Je ne suis pas experte, et ne veux pas réellement chercher à comprendre après ce qu'il vient de me dire, mais une chose est sur, c'est qu'il dissimule quelque chose. Quelque chose qui lui est propre. Une chose qu'il ne veut révéler à personne.
* * *
Les images d'une ancienne série défilent sur mon écran d'ordinateur. Bien que la série m'est occupée après ma journée de cours, mon regard est perdu sur les personnages principaux, mon esprit complètement ailleurs.

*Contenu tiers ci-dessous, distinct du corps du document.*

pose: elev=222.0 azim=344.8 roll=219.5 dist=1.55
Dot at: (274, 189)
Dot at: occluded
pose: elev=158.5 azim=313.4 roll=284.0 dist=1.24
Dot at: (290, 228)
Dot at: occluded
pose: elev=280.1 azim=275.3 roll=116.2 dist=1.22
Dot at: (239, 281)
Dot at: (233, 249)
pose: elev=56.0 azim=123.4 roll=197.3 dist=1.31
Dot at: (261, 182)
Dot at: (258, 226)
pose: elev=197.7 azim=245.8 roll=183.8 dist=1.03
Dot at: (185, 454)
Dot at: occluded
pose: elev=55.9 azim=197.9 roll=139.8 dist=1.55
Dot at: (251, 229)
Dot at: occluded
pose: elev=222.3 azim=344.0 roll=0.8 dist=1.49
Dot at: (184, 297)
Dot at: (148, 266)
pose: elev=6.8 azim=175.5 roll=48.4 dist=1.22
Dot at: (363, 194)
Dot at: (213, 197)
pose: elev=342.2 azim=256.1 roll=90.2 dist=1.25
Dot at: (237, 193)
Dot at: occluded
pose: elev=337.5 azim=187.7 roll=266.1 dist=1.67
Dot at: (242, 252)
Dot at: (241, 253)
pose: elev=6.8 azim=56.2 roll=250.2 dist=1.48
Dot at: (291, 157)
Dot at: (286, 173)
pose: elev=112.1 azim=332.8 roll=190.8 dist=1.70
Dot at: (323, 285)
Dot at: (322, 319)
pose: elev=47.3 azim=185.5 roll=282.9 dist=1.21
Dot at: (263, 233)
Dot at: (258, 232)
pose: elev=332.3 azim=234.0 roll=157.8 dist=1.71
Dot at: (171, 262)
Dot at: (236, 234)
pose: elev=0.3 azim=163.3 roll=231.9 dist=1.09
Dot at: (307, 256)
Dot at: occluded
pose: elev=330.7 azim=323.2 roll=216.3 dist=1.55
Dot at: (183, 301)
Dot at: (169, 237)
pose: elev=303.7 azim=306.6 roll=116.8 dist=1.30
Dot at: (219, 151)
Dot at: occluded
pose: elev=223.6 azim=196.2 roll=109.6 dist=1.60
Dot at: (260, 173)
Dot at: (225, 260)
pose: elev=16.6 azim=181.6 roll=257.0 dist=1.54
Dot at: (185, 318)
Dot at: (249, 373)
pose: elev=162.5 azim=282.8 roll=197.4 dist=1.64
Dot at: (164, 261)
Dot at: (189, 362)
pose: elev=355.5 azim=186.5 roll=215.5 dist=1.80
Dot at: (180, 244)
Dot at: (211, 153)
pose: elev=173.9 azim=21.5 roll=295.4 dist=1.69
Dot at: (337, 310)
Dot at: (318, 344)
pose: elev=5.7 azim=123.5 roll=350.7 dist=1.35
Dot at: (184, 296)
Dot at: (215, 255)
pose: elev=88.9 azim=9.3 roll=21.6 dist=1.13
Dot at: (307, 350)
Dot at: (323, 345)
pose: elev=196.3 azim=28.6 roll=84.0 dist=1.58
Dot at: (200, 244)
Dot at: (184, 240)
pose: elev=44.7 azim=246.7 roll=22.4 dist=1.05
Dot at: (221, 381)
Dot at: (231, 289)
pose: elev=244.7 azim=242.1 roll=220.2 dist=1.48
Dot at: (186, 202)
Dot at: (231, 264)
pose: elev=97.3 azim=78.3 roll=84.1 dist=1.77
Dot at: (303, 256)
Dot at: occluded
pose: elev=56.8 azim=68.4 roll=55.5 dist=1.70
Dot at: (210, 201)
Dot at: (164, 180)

Je manque de sursauter quand des coups résonne à la porte d'entrée. Je me précipite dans les escaliers et déverrouille la porte. Quand ma conscience fait le lien avec la personne qui se tient en face de moi, mon cœur manque un battement, automatiquement je marque un recul. Mes yeux me piquent, la culpabilité et l'affliction me serre la poitrine. Je place lentement ma main devant mes lèvres pour étouffer un sanglot non contrôlé.
Bryan...
Il tente de s'avancer dans ma direction, j'ai de nouveau un mouvement de retrait. Pour autant je suis incapable de le repousser lorsqu'il me serre contre lui, dans une étreinte réconfortante. Elle se vaut presque apaisante.
- Hailey...
Je ne réponds rien et le repousse en douceur, les larmes dévalant mes joues.
- Ce n'est pas ta faute...
Je hoche la tête pour le contredire.
- Si.
Il s'apprête à contester, mais je le devance.
- Je t'ai laissé seul lorsque tu en avais le plus besoin.
Il soupire, triste.
- J'ai eu le réconfort nécessaire, viens là.
Je ne lutte pas davantage et le laisse une nouvelle fois me prendre entre ses bras, bien plus puissants qu'il y a quelques mois.
- Excuse-moi, Bryan. J'aurais dû...
Il m'interrompt :
- Non, Hailey.
Sa voix est ferme et claire, il continue plus tendrement :
- Tu étais tout aussi bouleversé que nous, peut-être même bien plus. Ne t'excuse pas.
Coupé par mes sanglots, je parviens quand même à affirmer :
- Elle était importante pour toi.
Il pose son menton sur le sommet de mon crâne.
- Elle l'était, oui.
Je ravale mon chagrin, une rancœur envers moi prenant le monopole.
- Alors, tu devrais m'en vouloir.
Je le repousse de ma faible force étant donné la situation, toutefois, il m'étreint plus fort. Son ton s'affermit de nouveau.
- Je ne t'en veux pas. Ces sentiments que tu éprouves chaque jour Hailey, je les ai ressentis et les ressens encore. Je sais que tu persistes à tout masquer, mais on n'est pas dupes. Tes amis ne sont pas dupes...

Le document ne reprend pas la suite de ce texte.